M. Eliade, op. cit., p. 133. Voir aussi, pour une discussion plus approfondie, M. Eliade, Le chamanisme et les techniques de l'extase. Méditerranée, Rome, 2005.

Vrai détective, saison 1, épisode 2, Rust Cohle.

Vrai détective, saison 1, épisode 8, Rust Cohle.

G.Colli, Après Nietzsche. Adelphi, Milan, 2008, p. 105.

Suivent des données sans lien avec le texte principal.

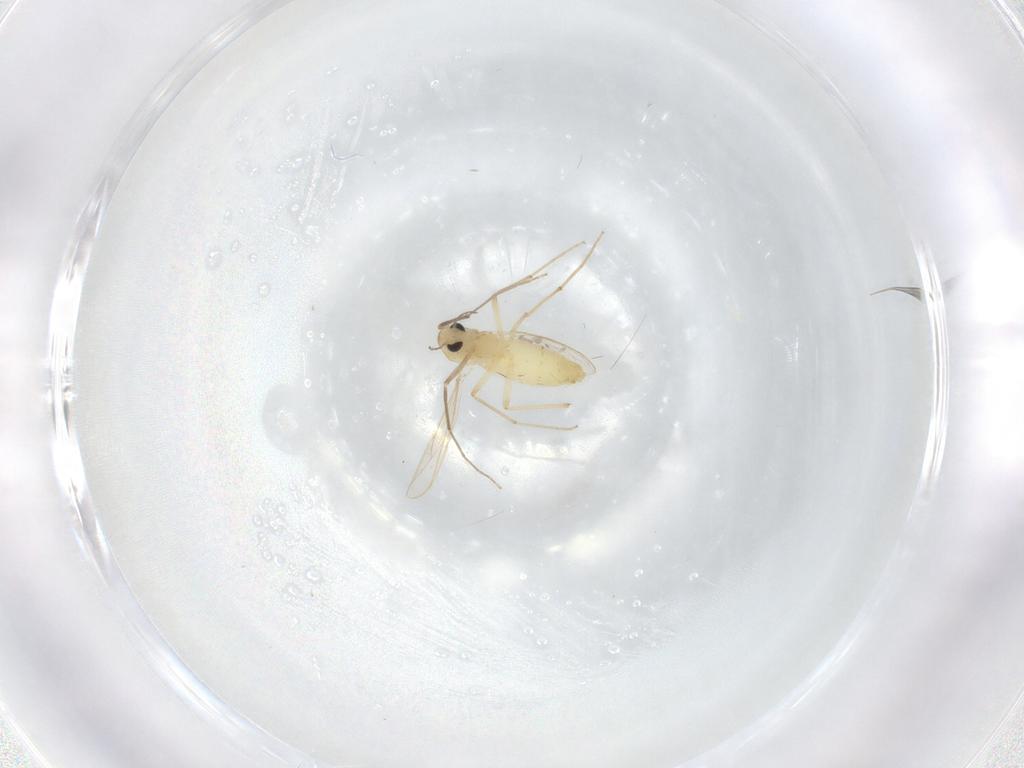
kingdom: Animalia
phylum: Arthropoda
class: Insecta
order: Diptera
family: Chironomidae
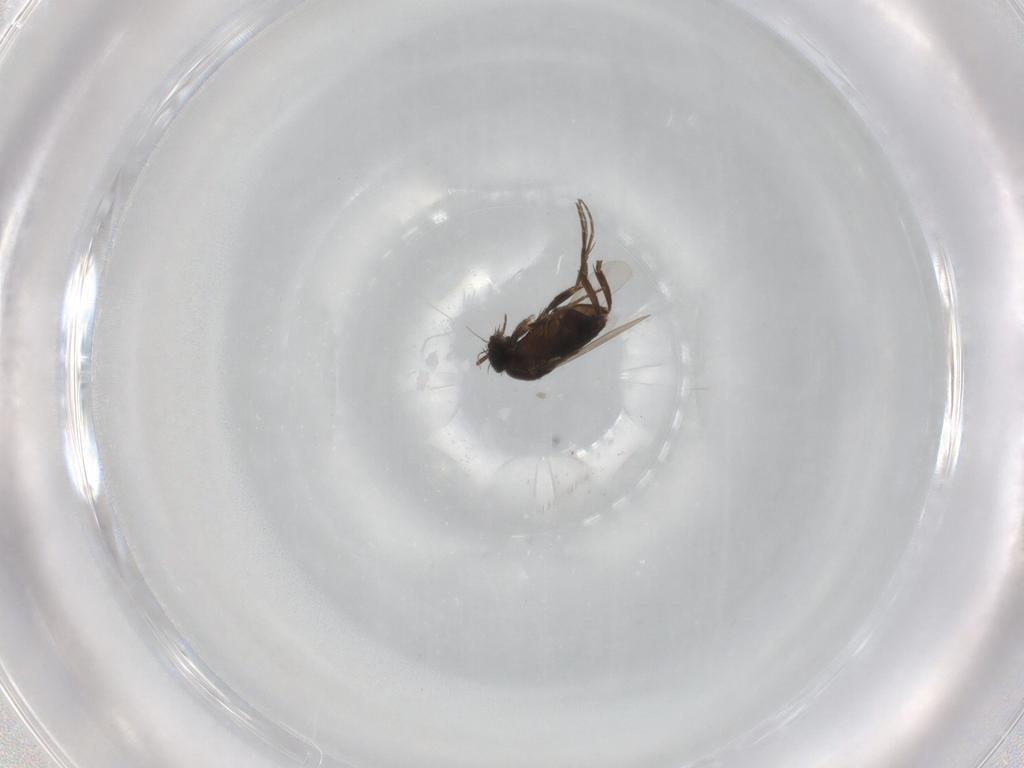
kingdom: Animalia
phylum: Arthropoda
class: Insecta
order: Diptera
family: Phoridae
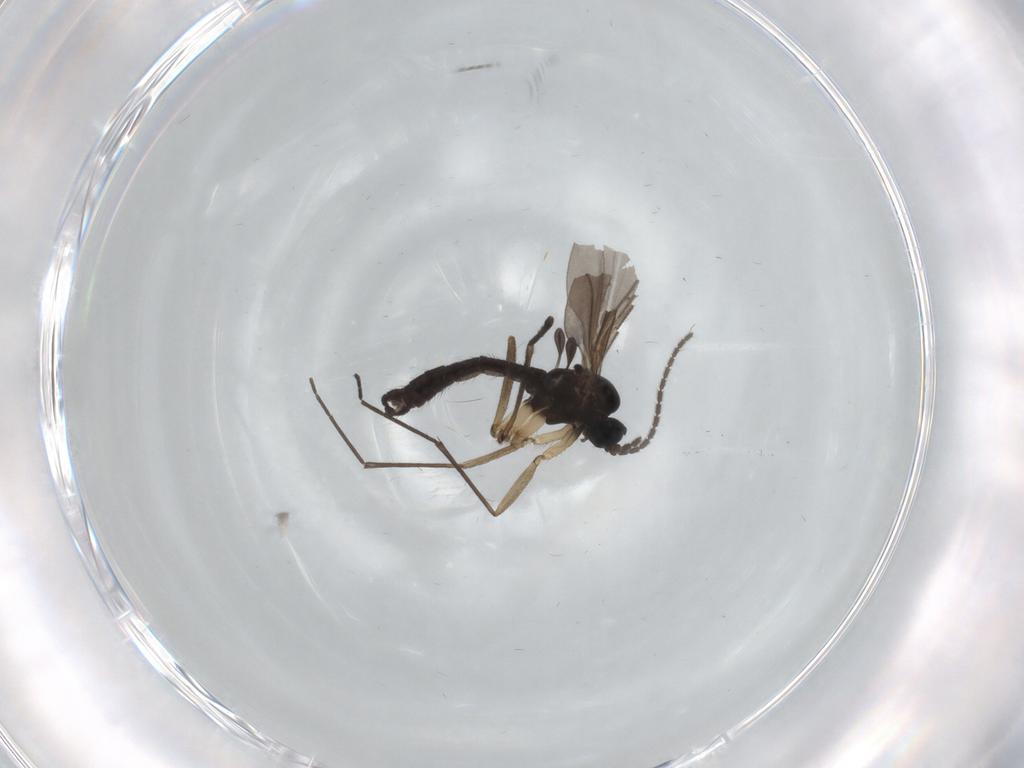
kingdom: Animalia
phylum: Arthropoda
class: Insecta
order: Diptera
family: Sciaridae
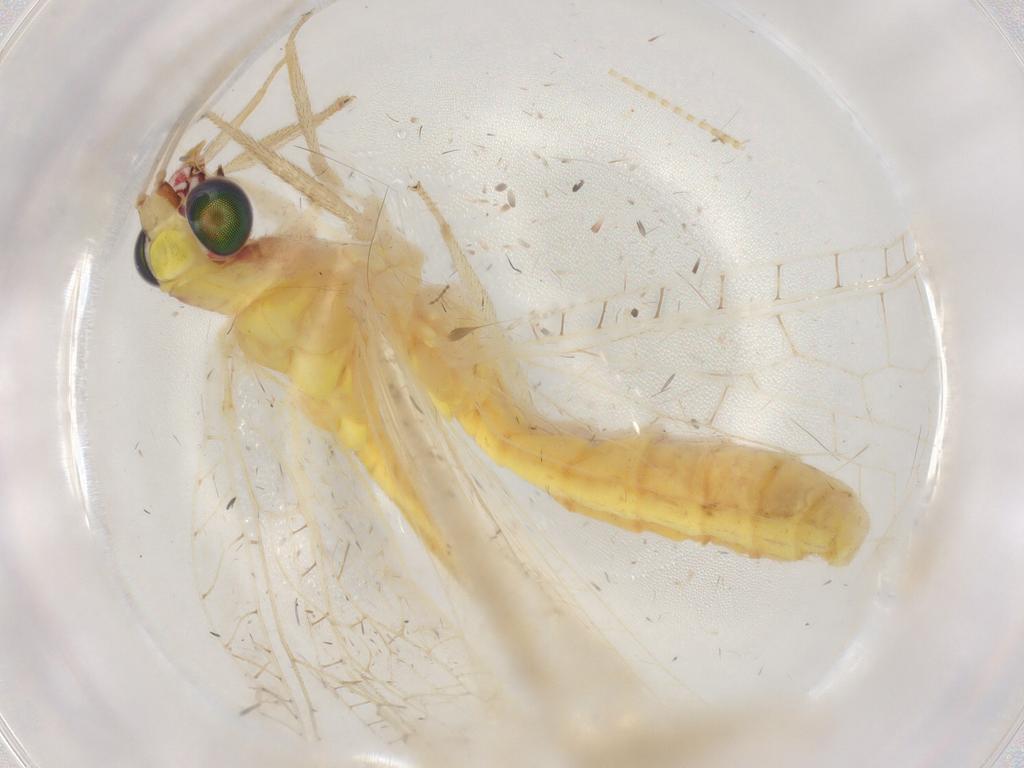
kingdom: Animalia
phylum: Arthropoda
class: Insecta
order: Neuroptera
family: Chrysopidae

Voir M. Maculotti, "True Detective": Childress, Pan et le Wilder Mann, AXE mondial.

Vrai détective, saison 1, épisode 5, Dewall Ledoux.

M. Détienne, Apollon avec le couteau à la main. Adelphi, Milan, 2002, p. 266. Nos italiques.

Voir M. Maculotti, "True Detective": Childress, Pan et le Wilder Mann, AXE mondial.

Et ici, nous entendons à la fois la nature en tant que force végétative et la «nature» de l'être humain dans un double sens - dans ce cas Errol Childress.

M. Détienne, op. cit., 266.

M. Polia, "Scandale". Guerre, poésie et prophétie. Il Cerchio-Il Corallo, Padoue, 1983, pp. 74-75. Italiques nôtres.

M. Detienne, op cit., P. 278.

Il convient de souligner que ce terme est, dans le contexte du mystère, synonyme d'"initié".

M. Detienne, op. cit., p. 277. Nos italiques.

Idem. Italiques nôtres.

J. Lindsay, Byzance en Europe. Londres, 1952, p. 370.